Honesty is also key, says Jenn DeWall, a career and life coach for millennial women. “Be confident. Don’t allow the gap to erode your confidence or the belief that you can do a job well. Remember you have valuable skills to offer the employer that don’t go away because you took time off.”
You Had Kids
Again, DeWall emphasizes that it’s important not to apologize for this a gap due to motherhood. “If you took maternity leave, trust yourself that you made the best choice for your family and it in no way took away from your already established expertise,” she advises. “Be prepared, and know that this is a question they will likely ask from a place of curiosity not judgement. It’s all about the mind-set you have when you walk into the interview.”
Alexander suggests using specific confident language, such as, “I wanted to be there for my children for the first couple years, and I decided to leave so that I could raise my kids until they were ready to go into daycare or school.
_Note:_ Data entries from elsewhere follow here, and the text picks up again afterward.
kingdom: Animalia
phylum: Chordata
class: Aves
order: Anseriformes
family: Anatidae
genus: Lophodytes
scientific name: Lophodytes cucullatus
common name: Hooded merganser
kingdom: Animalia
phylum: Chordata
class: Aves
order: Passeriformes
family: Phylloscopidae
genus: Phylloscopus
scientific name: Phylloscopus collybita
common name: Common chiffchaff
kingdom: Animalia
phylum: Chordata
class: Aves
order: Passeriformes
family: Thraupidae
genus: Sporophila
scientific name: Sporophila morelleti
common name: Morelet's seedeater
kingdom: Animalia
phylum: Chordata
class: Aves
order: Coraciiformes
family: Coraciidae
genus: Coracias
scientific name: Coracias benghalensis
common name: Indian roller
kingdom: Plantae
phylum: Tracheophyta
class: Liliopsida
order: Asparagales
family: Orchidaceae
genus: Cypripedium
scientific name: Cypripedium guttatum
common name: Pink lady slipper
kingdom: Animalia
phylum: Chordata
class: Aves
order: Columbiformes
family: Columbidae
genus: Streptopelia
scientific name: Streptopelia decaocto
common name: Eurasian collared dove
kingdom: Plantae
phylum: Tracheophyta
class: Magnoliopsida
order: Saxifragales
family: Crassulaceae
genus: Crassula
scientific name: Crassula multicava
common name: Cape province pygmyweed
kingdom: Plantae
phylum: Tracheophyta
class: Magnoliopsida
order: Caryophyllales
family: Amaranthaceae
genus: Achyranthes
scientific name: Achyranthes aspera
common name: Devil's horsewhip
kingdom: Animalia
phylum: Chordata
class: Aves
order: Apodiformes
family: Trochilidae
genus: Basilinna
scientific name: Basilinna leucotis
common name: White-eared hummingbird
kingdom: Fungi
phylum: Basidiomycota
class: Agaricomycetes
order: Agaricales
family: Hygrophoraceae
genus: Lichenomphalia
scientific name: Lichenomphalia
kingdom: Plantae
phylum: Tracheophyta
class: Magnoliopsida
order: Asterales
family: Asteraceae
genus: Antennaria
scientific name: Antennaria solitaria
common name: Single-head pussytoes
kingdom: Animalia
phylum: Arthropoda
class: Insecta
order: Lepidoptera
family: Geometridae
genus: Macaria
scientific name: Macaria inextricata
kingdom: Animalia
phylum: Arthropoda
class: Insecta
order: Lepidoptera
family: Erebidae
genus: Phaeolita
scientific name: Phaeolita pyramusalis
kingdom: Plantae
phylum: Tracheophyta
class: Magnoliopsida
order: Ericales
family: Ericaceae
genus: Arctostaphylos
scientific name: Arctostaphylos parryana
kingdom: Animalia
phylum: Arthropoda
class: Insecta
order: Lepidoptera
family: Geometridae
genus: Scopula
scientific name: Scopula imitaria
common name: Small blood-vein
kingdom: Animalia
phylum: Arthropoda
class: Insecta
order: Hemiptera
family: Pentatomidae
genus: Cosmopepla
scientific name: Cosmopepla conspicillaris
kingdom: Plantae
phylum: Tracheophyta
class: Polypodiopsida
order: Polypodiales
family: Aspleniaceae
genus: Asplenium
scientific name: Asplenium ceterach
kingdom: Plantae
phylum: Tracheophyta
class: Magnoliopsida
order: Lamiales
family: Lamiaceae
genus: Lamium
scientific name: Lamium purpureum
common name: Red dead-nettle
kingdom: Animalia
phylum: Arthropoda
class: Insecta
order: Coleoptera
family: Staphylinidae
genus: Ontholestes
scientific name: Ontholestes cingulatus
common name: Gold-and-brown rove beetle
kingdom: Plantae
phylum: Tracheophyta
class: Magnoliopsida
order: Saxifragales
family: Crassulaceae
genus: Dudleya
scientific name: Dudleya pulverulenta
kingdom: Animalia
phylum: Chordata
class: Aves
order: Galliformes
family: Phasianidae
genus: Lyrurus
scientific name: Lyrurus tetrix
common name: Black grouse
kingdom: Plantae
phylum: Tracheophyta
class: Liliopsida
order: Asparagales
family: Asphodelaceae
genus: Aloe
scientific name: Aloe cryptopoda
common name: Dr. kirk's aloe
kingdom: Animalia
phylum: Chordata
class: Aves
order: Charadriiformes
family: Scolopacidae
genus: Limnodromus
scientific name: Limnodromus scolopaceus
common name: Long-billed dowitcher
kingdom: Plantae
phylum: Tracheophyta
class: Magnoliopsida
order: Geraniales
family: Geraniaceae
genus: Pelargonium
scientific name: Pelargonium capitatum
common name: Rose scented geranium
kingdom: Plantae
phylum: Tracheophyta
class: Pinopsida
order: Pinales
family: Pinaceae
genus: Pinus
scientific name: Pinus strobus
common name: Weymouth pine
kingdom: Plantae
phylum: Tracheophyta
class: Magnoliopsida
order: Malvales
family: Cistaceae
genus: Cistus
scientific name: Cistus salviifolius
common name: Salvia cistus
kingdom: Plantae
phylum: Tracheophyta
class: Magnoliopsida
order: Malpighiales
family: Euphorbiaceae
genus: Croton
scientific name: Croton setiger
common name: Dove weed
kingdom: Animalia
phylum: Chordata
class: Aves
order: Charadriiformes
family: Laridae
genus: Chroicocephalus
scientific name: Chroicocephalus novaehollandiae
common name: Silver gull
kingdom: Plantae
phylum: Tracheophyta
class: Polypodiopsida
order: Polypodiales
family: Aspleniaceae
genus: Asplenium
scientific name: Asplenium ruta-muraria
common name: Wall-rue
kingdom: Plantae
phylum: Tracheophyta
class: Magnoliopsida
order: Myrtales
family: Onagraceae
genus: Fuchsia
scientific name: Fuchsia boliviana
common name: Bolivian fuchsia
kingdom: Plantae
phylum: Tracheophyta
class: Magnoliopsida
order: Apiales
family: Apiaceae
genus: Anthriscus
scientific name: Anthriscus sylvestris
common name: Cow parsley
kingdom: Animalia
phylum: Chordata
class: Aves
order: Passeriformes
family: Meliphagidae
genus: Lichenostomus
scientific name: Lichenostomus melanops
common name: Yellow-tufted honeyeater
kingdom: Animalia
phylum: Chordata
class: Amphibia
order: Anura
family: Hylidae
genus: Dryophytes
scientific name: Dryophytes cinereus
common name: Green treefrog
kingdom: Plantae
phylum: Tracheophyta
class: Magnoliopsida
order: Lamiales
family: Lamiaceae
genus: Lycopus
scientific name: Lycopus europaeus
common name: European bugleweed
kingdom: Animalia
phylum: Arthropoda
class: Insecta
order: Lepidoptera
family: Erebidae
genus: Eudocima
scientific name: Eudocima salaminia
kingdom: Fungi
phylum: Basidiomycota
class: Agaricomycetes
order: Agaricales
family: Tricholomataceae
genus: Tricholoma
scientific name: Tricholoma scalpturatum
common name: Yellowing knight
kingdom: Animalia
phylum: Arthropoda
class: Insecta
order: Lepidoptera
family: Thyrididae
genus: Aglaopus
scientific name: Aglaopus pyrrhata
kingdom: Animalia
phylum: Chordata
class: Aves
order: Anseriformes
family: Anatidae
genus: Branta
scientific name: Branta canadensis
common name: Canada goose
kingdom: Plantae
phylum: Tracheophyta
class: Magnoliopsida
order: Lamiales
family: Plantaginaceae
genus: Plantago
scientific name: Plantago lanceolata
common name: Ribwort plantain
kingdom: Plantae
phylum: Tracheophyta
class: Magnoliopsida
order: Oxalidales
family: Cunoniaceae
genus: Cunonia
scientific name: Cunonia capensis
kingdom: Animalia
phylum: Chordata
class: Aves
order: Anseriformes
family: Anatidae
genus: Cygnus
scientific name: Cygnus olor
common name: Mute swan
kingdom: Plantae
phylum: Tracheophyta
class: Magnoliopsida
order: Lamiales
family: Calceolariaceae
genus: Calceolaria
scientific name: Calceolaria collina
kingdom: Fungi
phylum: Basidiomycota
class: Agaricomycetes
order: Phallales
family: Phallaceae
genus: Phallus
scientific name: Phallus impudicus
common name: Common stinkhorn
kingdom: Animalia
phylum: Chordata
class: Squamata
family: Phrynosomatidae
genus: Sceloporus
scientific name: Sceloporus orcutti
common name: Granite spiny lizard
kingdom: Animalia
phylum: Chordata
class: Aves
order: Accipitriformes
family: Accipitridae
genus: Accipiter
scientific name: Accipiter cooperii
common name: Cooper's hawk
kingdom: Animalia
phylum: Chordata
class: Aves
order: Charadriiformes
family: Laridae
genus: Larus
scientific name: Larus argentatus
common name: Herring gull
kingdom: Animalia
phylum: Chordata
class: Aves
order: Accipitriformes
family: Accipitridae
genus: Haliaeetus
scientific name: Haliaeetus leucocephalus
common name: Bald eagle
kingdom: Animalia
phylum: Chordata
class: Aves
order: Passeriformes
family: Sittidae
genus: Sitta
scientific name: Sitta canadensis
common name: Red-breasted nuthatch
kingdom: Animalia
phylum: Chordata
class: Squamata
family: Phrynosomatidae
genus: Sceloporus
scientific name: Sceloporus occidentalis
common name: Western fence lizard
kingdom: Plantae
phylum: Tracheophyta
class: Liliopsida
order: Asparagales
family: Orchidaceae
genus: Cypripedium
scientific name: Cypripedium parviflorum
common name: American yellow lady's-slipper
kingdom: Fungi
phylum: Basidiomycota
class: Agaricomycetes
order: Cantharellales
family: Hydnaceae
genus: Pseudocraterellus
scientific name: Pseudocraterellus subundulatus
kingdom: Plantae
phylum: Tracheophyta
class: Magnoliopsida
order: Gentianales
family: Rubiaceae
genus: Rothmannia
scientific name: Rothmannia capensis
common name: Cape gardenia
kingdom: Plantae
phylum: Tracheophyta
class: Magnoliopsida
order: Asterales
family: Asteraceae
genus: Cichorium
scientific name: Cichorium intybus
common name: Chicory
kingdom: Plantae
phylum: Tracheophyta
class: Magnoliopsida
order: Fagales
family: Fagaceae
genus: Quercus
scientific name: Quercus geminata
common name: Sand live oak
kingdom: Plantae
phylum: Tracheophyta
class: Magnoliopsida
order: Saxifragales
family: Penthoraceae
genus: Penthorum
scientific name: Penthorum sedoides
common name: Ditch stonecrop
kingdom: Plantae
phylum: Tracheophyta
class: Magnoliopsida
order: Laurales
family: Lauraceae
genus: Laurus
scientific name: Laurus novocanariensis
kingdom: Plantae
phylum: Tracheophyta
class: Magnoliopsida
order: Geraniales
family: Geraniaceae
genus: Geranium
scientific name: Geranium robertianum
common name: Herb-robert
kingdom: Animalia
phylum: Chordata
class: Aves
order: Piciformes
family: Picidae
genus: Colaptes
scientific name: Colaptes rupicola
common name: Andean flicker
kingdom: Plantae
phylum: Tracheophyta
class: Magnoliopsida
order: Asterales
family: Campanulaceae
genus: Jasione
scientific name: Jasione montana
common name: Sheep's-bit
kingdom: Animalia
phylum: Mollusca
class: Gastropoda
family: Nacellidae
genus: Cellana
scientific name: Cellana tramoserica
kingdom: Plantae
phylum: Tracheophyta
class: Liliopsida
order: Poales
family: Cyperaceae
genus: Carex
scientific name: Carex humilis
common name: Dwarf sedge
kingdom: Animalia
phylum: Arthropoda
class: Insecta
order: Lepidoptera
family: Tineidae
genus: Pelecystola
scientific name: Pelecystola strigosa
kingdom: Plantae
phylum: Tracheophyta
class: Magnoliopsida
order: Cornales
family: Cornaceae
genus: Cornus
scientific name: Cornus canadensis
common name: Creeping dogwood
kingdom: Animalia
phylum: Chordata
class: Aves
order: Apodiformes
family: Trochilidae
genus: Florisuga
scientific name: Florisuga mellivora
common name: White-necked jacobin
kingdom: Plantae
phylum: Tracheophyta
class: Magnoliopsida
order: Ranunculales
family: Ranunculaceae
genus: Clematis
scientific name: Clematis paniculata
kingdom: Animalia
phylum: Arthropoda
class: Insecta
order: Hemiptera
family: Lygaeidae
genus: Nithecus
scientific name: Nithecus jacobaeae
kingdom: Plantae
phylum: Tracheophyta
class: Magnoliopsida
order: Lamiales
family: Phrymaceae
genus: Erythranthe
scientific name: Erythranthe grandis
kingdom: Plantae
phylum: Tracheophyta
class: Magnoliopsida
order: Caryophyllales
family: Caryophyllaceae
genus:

It was the best decision I have made, but I am ready to be back in the job market. During my time off I was not stagnant,” at which point you can list online courses you took, volunteer work, how you kept in touch with the industry, and any other relevant information.
WORK ON THE GO:
You Cared for an Ailing Parent
“Prepare to talk about it by outlining the two to three most important things they should know about the gap,” says DeWall. “Be positive. Often in these situations, we succumb to a fear of judgement and begin to think of our situation in a negative light. Talk about it positively. For example, if you took time to care for family, think of it is a positive. You were able to take time to help the health of a family member. But also, during the time likely found that you longed to go back to the routine of a job, with challenges that were less life threatening or stressful.”
Alexander adds that it’s a difficult age to be at, and the reality of being part of the “sandwich generation”—having to become a caretaker of your kids and your parents at the same time—is a tough situation. She suggests to try saying something like, “I had no choice but to take off time to take care of an ailing parent. During this time, I wanted to make sure that I stayed on top of our industry by taking an online course, attending association meetings, volunteering for events, etc. My family circumstances have changed now, and I am ready to go back full time.”
You Haven't Been Able to Find a Job
“If you were having difficulty finding a job, acknowledge the reason,” says DeWall, whether it’s your industry, your location, or your personal situation. “Be honest. If you’re confident, positive, and prepared, it is far easier to then be honest. Don’t hide anything, but again express your interest to be in the workforce.” Alexander suggests similar language to her other advice, proving again that you weren’t stagnant. DeWall agrees, saying “Bonus points if you can talk about anything you did, such as reading or attending courses to help ensure you were polished and still invested in your industry.”